Sebuah gelas melayang dan menabrak kening Vins dengan sempurna lalu pecah begitu saja. Akibatnya, kening Vins sobek dan terluka. Darah mengalir di sana dengan perlahan. Namun, Vins tidak merasa kesakitan, dia malah tersenyum dan tertawa lebar.

"BAWAKAN CAMBUK ITU!"

"Kenapa kau marah? Apa aku melakukan kesalahan? Kau memang bukan ayahku, berhentilah bertingkah seolah apa yang kukatakan itu salah."

Seorang pelayan langsung menuruti perkataan tuannya tanpa membantah. William mengambil cambuk besar itu dan mendekati Vins. Tanpa mengatakan apapun William menarik kerah Vins dan mendorongnya ke lantai. Dengan tubuh yang terduduk itu, Vins mendapatkan cambukan bertubi-tubi yang melukai tubuhnya.

"Kau semakin lemah, ini tidak ada rasanya," ejek Vins seolah menantang kemarahan William.

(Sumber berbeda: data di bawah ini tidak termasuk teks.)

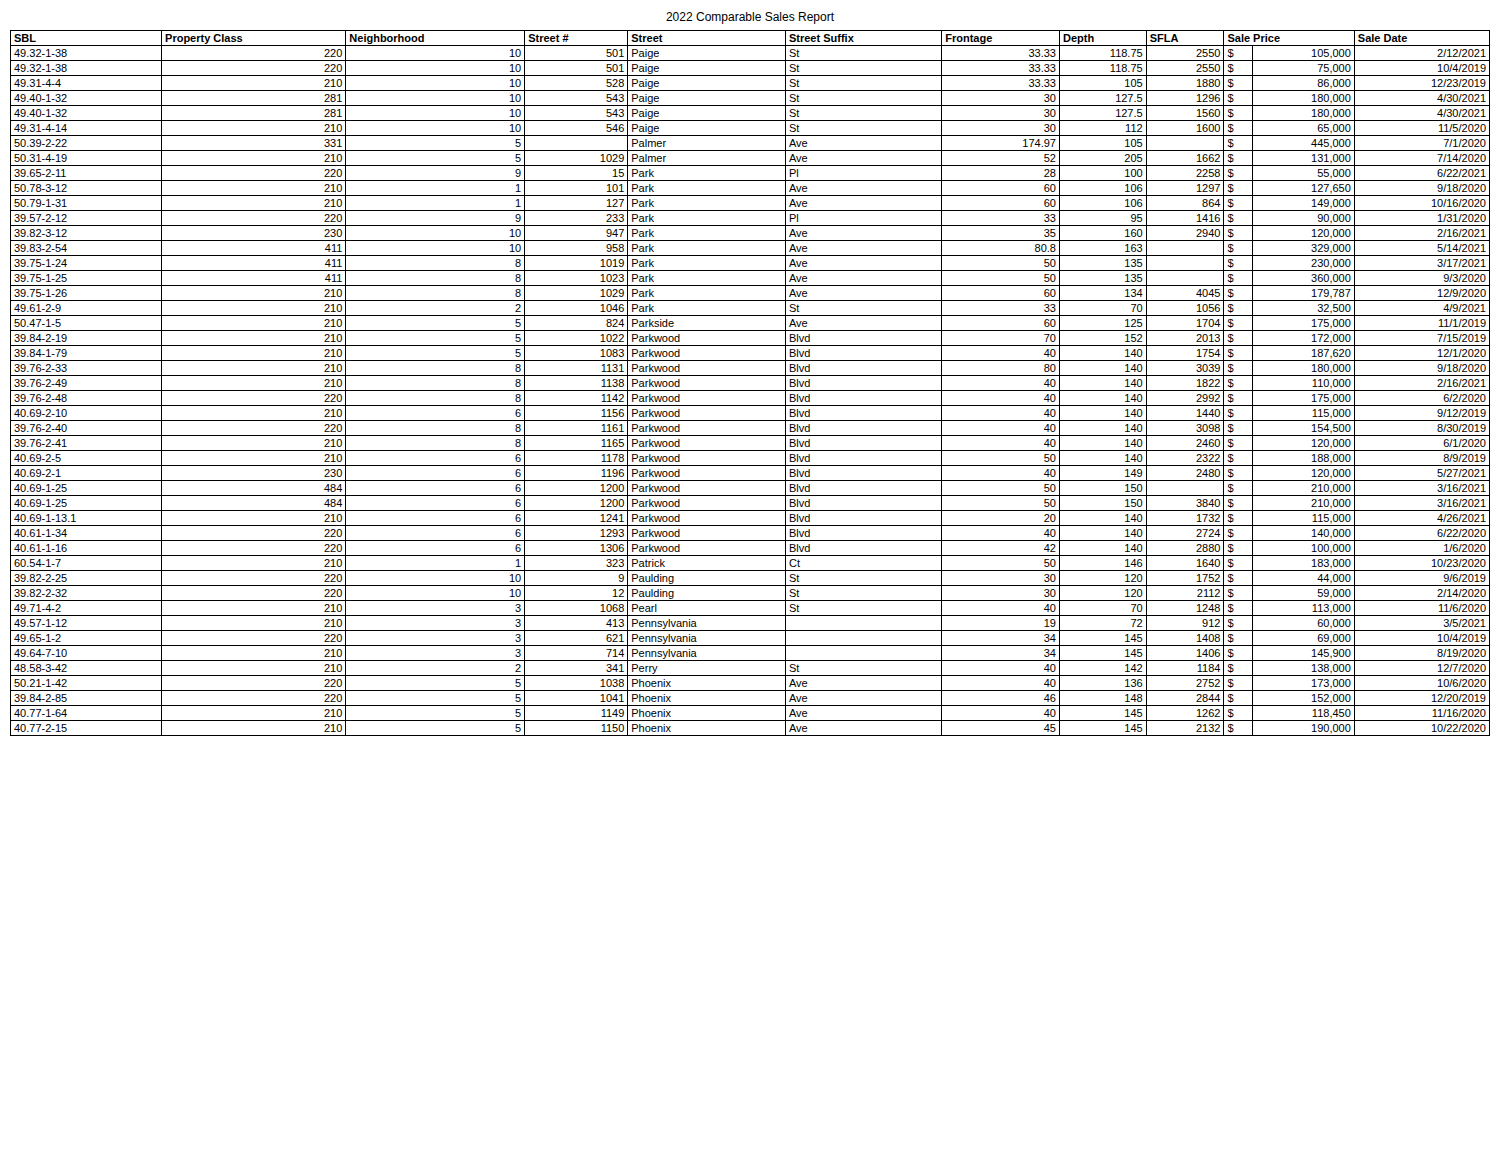2022 Comparable Sales Report
| SBL | Property Class | Neighborhood | Street # | Street | Street Suffix | Frontage | Depth | SFLA | Sale Price | Sale Date |
| --- | --- | --- | --- | --- | --- | --- | --- | --- | --- | --- |
| 49.32-1-38 | 220 | 10 | 501 | Paige | St | 33.33 | 118.75 | 2550 | $ | 105,000 | 2/12/2021 |
| 49.32-1-38 | 220 | 10 | 501 | Paige | St | 33.33 | 118.75 | 2550 | $ | 75,000 | 10/4/2019 |
| 49.31-4-4 | 210 | 10 | 528 | Paige | St | 33.33 | 105 | 1880 | $ | 86,000 | 12/23/2019 |
| 49.40-1-32 | 281 | 10 | 543 | Paige | St | 30 | 127.5 | 1296 | $ | 180,000 | 4/30/2021 |
| 49.40-1-32 | 281 | 10 | 543 | Paige | St | 30 | 127.5 | 1560 | $ | 180,000 | 4/30/2021 |
| 49.31-4-14 | 210 | 10 | 546 | Paige | St | 30 | 112 | 1600 | $ | 65,000 | 11/5/2020 |
| 50.39-2-22 | 331 | 5 | | Palmer | Ave | 174.97 | 105 | | $ | 445,000 | 7/1/2020 |
| 50.31-4-19 | 210 | 5 | 1029 | Palmer | Ave | 52 | 205 | 1662 | $ | 131,000 | 7/14/2020 |
| 39.65-2-11 | 220 | 9 | 15 | Park | Pl | 28 | 100 | 2258 | $ | 55,000 | 6/22/2021 |
| 50.78-3-12 | 210 | 1 | 101 | Park | Ave | 60 | 106 | 1297 | $ | 127,650 | 9/18/2020 |
| 50.79-1-31 | 210 | 1 | 127 | Park | Ave | 60 | 106 | 864 | $ | 149,000 | 10/16/2020 |
| 39.57-2-12 | 220 | 9 | 233 | Park | Pl | 33 | 95 | 1416 | $ | 90,000 | 1/31/2020 |
| 39.82-3-12 | 230 | 10 | 947 | Park | Ave | 35 | 160 | 2940 | $ | 120,000 | 2/16/2021 |
| 39.83-2-54 | 411 | 10 | 958 | Park | Ave | 80.8 | 163 | | $ | 329,000 | 5/14/2021 |
| 39.75-1-24 | 411 | 8 | 1019 | Park | Ave | 50 | 135 | | $ | 230,000 | 3/17/2021 |
| 39.75-1-25 | 411 | 8 | 1023 | Park | Ave | 50 | 135 | | $ | 360,000 | 9/3/2020 |
| 39.75-1-26 | 210 | 8 | 1029 | Park | Ave | 60 | 134 | 4045 | $ | 179,787 | 12/9/2020 |
| 49.61-2-9 | 210 | 2 | 1046 | Park | St | 33 | 70 | 1056 | $ | 32,500 | 4/9/2021 |
| 50.47-1-5 | 210 | 5 | 824 | Parkside | Ave | 60 | 125 | 1704 | $ | 175,000 | 11/1/2019 |
| 39.84-2-19 | 210 | 5 | 1022 | Parkwood | Blvd | 70 | 152 | 2013 | $ | 172,000 | 7/15/2019 |
| 39.84-1-79 | 210 | 5 | 1083 | Parkwood | Blvd | 40 | 140 | 1754 | $ | 187,620 | 12/1/2020 |
| 39.76-2-33 | 210 | 8 | 1131 | Parkwood | Blvd | 80 | 140 | 3039 | $ | 180,000 | 9/18/2020 |
| 39.76-2-49 | 210 | 8 | 1138 | Parkwood | Blvd | 40 | 140 | 1822 | $ | 110,000 | 2/16/2021 |
| 39.76-2-48 | 220 | 8 | 1142 | Parkwood | Blvd | 40 | 140 | 2992 | $ | 175,000 | 6/2/2020 |
| 40.69-2-10 | 210 | 6 | 1156 | Parkwood | Blvd | 40 | 140 | 1440 | $ | 115,000 | 9/12/2019 |
| 39.76-2-40 | 220 | 8 | 1161 | Parkwood | Blvd | 40 | 140 | 3098 | $ | 154,500 | 8/30/2019 |
| 39.76-2-41 | 210 | 8 | 1165 | Parkwood | Blvd | 40 | 140 | 2460 | $ | 120,000 | 6/1/2020 |
| 40.69-2-5 | 210 | 6 | 1178 | Parkwood | Blvd | 50 | 140 | 2322 | $ | 188,000 | 8/9/2019 |
| 40.69-2-1 | 230 | 6 | 1196 | Parkwood | Blvd | 40 | 149 | 2480 | $ | 120,000 | 5/27/2021 |
| 40.69-1-25 | 484 | 6 | 1200 | Parkwood | Blvd | 50 | 150 | | $ | 210,000 | 3/16/2021 |
| 40.69-1-25 | 484 | 6 | 1200 | Parkwood | Blvd | 50 | 150 | 3840 | $ | 210,000 | 3/16/2021 |
| 40.69-1-13.1 | 210 | 6 | 1241 | Parkwood | Blvd | 20 | 140 | 1732 | $ | 115,000 | 4/26/2021 |
| 40.61-1-34 | 220 | 6 | 1293 | Parkwood | Blvd | 40 | 140 | 2724 | $ | 140,000 | 6/22/2020 |
| 40.61-1-16 | 220 | 6 | 1306 | Parkwood | Blvd | 42 | 140 | 2880 | $ | 100,000 | 1/6/2020 |
| 60.54-1-7 | 210 | 1 | 323 | Patrick | Ct | 50 | 146 | 1640 | $ | 183,000 | 10/23/2020 |
| 39.82-2-25 | 220 | 10 | 9 | Paulding | St | 30 | 120 | 1752 | $ | 44,000 | 9/6/2019 |
| 39.82-2-32 | 220 | 10 | 12 | Paulding | St | 30 | 120 | 2112 | $ | 59,000 | 2/14/2020 |
| 49.71-4-2 | 210 | 3 | 1068 | Pearl | St | 40 | 70 | 1248 | $ | 113,000 | 11/6/2020 |
| 49.57-1-12 | 210 | 3 | 413 | Pennsylvania | | 19 | 72 | 912 | $ | 60,000 | 3/5/2021 |
| 49.65-1-2 | 220 | 3 | 621 | Pennsylvania | | 34 | 145 | 1408 | $ | 69,000 | 10/4/2019 |
| 49.64-7-10 | 210 | 3 | 714 | Pennsylvania | | 34 | 145 | 1406 | $ | 145,900 | 8/19/2020 |
| 48.58-3-42 | 210 | 2 | 341 | Perry | St | 40 | 142 | 1184 | $ | 138,000 | 12/7/2020 |
| 50.21-1-42 | 220 | 5 | 1038 | Phoenix | Ave | 40 | 136 | 2752 | $ | 173,000 | 10/6/2020 |
| 39.84-2-85 | 220 | 5 | 1041 | Phoenix | Ave | 46 | 148 | 2844 | $ | 152,000 | 12/20/2019 |
| 40.77-1-64 | 210 | 5 | 1149 | Phoenix | Ave | 40 | 145 | 1262 | $ | 118,450 | 11/16/2020 |
| 40.77-2-15 | 210 | 5 | 1150 | Phoenix | Ave | 45 | 145 | 2132 | $ | 190,000 | 10/22/2020 |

Pria itu semakin menguatkan cengkeramannya pada cambuk itu dan memusatkan perhatiannya untuk Vins. Dia benar-benar bertekad mengalahkan anaknya yang sulit diatur. Sementara itu, wanita yang seharusnya dipanggil ibu oleh Vins malah terus makan bersama anaknya yang lain dengan tenang. Dia seolah tidak melihat apa yang sedang terjadi.

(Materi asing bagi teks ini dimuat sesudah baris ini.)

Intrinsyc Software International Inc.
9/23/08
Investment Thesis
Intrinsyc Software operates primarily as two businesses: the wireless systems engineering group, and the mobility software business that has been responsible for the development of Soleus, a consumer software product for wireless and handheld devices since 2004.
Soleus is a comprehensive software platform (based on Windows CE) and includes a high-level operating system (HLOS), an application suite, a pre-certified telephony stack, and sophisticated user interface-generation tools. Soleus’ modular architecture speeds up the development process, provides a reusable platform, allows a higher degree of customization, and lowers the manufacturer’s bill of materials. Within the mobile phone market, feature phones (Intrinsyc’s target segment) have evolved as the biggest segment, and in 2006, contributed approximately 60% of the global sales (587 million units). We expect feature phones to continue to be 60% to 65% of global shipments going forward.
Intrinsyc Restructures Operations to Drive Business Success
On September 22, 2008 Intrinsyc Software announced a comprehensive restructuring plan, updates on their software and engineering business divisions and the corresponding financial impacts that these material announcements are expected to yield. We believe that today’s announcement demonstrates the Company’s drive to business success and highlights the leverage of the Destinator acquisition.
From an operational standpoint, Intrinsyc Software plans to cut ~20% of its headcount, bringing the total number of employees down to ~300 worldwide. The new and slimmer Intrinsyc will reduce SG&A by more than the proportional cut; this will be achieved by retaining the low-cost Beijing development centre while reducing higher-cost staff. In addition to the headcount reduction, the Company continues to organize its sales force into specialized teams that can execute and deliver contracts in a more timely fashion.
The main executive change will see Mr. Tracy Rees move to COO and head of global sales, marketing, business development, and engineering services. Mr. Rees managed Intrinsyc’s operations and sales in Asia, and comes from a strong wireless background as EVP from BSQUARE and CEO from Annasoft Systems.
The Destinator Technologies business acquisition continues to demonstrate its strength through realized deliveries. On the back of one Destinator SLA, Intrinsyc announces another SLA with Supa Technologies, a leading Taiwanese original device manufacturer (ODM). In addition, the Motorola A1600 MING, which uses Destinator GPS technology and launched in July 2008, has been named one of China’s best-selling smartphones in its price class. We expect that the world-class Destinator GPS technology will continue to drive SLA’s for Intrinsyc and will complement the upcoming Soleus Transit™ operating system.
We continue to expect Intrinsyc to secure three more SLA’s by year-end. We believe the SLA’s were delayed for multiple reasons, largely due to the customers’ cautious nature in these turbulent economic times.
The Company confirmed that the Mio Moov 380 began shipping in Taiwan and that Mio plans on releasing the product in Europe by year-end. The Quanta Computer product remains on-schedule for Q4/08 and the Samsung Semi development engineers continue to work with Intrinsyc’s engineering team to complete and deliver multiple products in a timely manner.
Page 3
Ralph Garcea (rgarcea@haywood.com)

"Sebenarnya apa yang kau pikirkan? Aku mengatakan kebenaran bahwa kau bukan ayahku. Oleh karena itu urus saja dirimu sendiri dan aku akan mengurus diriku sendiri," ucap Vins dengan santai. Dia bahkan tertawa kecil untuk menunjukkan secara terang-terangan bahwa dirinya sedang mengejek.

"Berhentilah bicara!" bentak William dengan suara menggelegar. Napasnya mulai memburu sementara Vins menatap pria tua itu seolah dia tidak merasakan apapun di bawah sana. Dia hanya tersenyum dan menyeringai melihat pria berusia lima puluhan itu. Tubuh tegapnya sama sekali tidak terlihat menyeramkan di mata Vins.

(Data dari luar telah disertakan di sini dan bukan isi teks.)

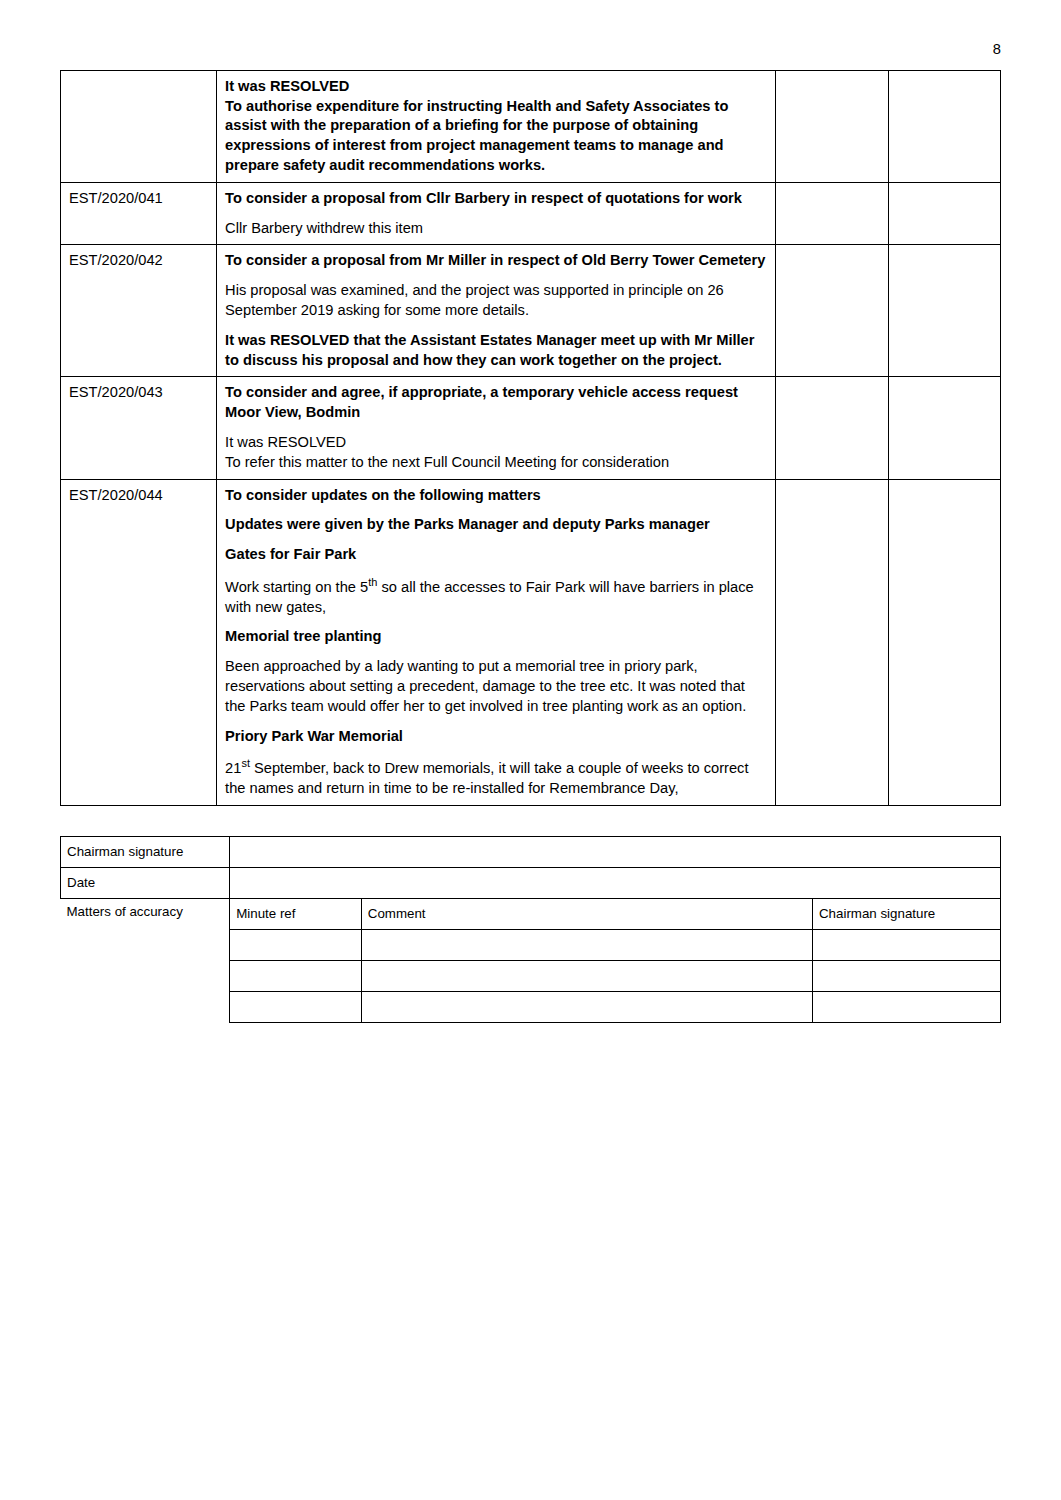8
| | It was RESOLVED To authorise expenditure for instructing Health and Safety Associates to assist with the preparation of a briefing for the purpose of obtaining expressions of interest from project management teams to manage and prepare safety audit recommendations works. | | |
| EST/2020/041 | To consider a proposal from Cllr Barbery in respect of quotations for work Cllr Barbery withdrew this item | | |
| EST/2020/042 | To consider a proposal from Mr Miller in respect of Old Berry Tower Cemetery His proposal was examined, and the project was supported in principle on 26 September 2019 asking for some more details. It was RESOLVED that the Assistant Estates Manager meet up with Mr Miller to discuss his proposal and how they can work together on the project. | | |
| EST/2020/043 | To consider and agree, if appropriate, a temporary vehicle access request Moor View, Bodmin It was RESOLVED To refer this matter to the next Full Council Meeting for consideration | | |
| EST/2020/044 | To consider updates on the following matters Updates were given by the Parks Manager and deputy Parks manager Gates for Fair Park Work starting on the 5 th so all the accesses to Fair Park will have barriers in place with new gates, Memorial tree planting Been approached by a lady wanting to put a memorial tree in priory park, reservations about setting a precedent, damage to the tree etc. It was noted that the Parks team would offer her to get involved in tree planting work as an option. Priory Park War Memorial 21 st September, back to Drew memorials, it will take a couple of weeks to correct the names and return in time to be re-installed for Remembrance Day, | | |
| Chairman signature | |
| Date | |
| Matters of accuracy | Minute ref | Comment | Chairman signature |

Setelah merasa lelah, William membuang cambuknya ke sembarang arah. Dia memperbaiki setelan jasnya yang berantakan lalu kembali ke meja makan seolah tidak pernah terjadi apapun. Dia meninggalkan Vins tanpa menoleh ke belakang.

"Dengarkan aku," ucap Vins sambil berdiri menghadap keluarga kecil yang bahagia itu.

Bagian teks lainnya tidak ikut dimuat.